A concern would be that higher expectations will cause more adversity and the most important people will respond poorly to it. That could be Ant and KAT sharing the spotlight, or KAT and Rudy trying to share the frontcourt, or Chris Finch and a player or two getting tired of each other. It would be the exception to the rule if the Timberwolves entered the ranks of the league’s most competitive teams and did NOT face some sort of personality or locker-room conflict, and it’s impossible to foresee how that shakes out. It is almost too certain a thing to bother worrying about it — like feeling anxiety over the possibility of sub-zero temps in Minneapolis this winter.

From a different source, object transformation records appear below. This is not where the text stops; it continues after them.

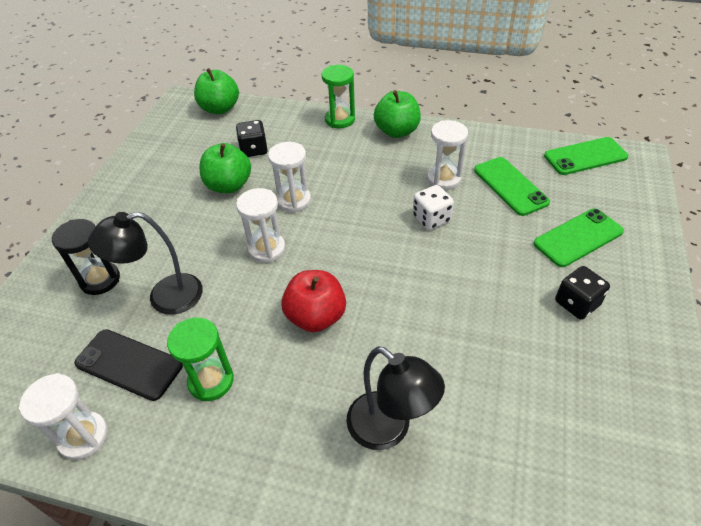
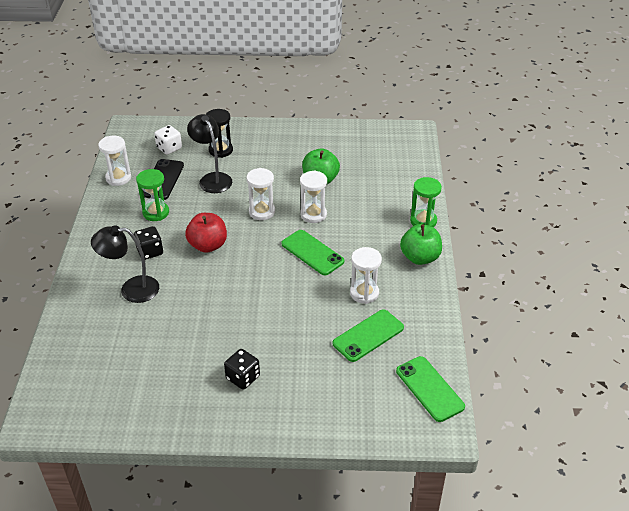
camera: 75 degrees right, 5 degrees down
green apple [194,68,239,114] -> none
black dice [236,120,268,157] -> black dice moved to [134,226,163,260]
black lamp [346,346,445,450] -> black lamp turned 60 degrees clockwise [91,225,159,303]
white dice [413,185,454,230] -> white dice moved to [154,125,182,155]
green phone [534,209,624,267] -> green phone moved to [281,230,344,275]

With that said, however, the whole premise begins with a positive note; the one at the front of this post. The Timberwolves are loaded. Good basketball is better than bad basketball. If more winning causes more tension at times, we file that away as a “good problem to have.” Additionally, with this Wolves team, I look forward to watching them face the best teams in the league this year. Of course in an 82-game season anything can happen on any night — winning one of those games does not necessarily mean much. But fans of the Wolves understand that when they’ve faced the Sixers or Bucks — teams with physically dominant superstars — they were the underdog, and might even get blown out. With Gobert, that should no longer be the case. As basic a concept as it sounds, a fun part of this season will be watching the biggest matchups in hopes of not only winning the game, but appearing as the better team.